Type A samples are also tricky to interpret because of a design choice made at CCP in tandem with MMOS and the scientists, namely, to remove the interval marks on either side of the plot. The removal of the labeling of these graphs was done in part to combat botting and in part to make a more streamlined user experience. That included removing the tick marks, which matters because all the plots we’ve been given are mapped on logarithmic axes. This means that as the number on the interval mark gets bigger, there are exponentially more proteins present at that portion of the cell. One dot becomes 1000 proteins at the tick mark labeled “3” on the Type A sample. Essentially, one dot at the top right of the plot is equivalent in protein amount to thousands of dots in the bottom left of the plot.
So how does this impact Capsuleer clustering? Simply stated, it is important to make sure to separate smears from high-density clusters. Instead of producing charts that look like this…
…we need to instead produce charts that look like this:
Doing this is relatively easy on plots where the side smear aligns with the high-density cluster like above. In this case, just demarcate the bottom smear by aligning your polygon with the lower end of the opposite smear. Try to mirror your clusters. Where it gets to be a bit more complicated is in samples like this:
In this sample, the side smear to the left is much smaller than the other and would cut straight through the high-density cluster if mirrored. Don’t do this. Instead, think of these samples like comets, where you’re trying to separate the tail of the comet from its body. Doing so will produce even more valuable data about these particularly unique cell populations.
Comet plots aside, it is also important to address the Type B graphs and how those can be better clustered. As seen above, these cytometry plots look like an amalgamation of cell populations. Until now, Capsuleers have done an excellent job of demarcating the left, right, and middle of Type B charts. However, you’ll notice that there is a cluster of data points sort of sliding off of the high-density area. Think of these as rogue cells, vying to break free from the larger cluster. They need to be categorized as a separate group accordingly.
To do so, one must simply mark the polygon at the thinnest point of separation between the two clusters. When that cannot be easily determined, try to mirror each cluster off the other and draw a separating line through the middle of the mirror.

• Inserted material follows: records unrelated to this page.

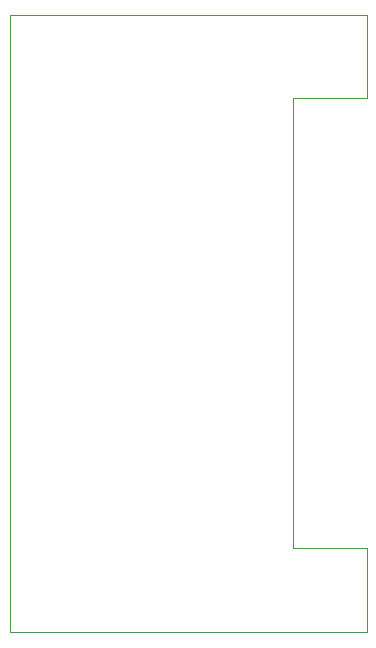
<source format=gm1>
%TF.GenerationSoftware,KiCad,Pcbnew,6.0.6*%
%TF.CreationDate,2022-09-01T23:29:10+01:00*%
%TF.ProjectId,breadbored power supply,62726561-6462-46f7-9265-6420706f7765,rev?*%
%TF.SameCoordinates,Original*%
%TF.FileFunction,Profile,NP*%
%FSLAX46Y46*%
G04 Gerber Fmt 4.6, Leading zero omitted, Abs format (unit mm)*
G04 Created by KiCad (PCBNEW 6.0.6) date 2022-09-01 23:29:10*
%MOMM*%
%LPD*%
G01*
G04 APERTURE LIST*
%TA.AperFunction,Profile*%
%ADD10C,0.100000*%
%TD*%
G04 APERTURE END LIST*
D10*
X158500000Y-86788000D02*
X152277000Y-86788000D01*
X152277000Y-124888000D01*
X158500000Y-124888000D01*
X158500000Y-132000000D01*
X128274000Y-132000000D01*
X128274000Y-79803000D01*
X158500000Y-79803000D01*
X158500000Y-86788000D01*
M02*

</source>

All of this said, it is beyond impressive how many robust samples EVE Online players have submitted thus far, and there is no doubt at all that you’re up for the challenge of more accurately demarcating Project Discovery’s trickiest datasets yet.
“This project is crashing through all my expectations, with players continuing to show great engagement and interest in the work we are doing, as well as providing huge amounts of high-quality data for our research. Their efforts will not only contribute to the understanding of COVID-19, but the data they are generating will also be freely and widely shared with the entire scientific community. There is very high interest in re-using their results for the generation of machine learning algorithms. There is simply no other resource out there for this anywhere close to what is now being generated.” - Dr. Ryan Brinkman, Professor in Medical Genetics, the University of British Columbia, Distinguished Scientist at BC Cancer.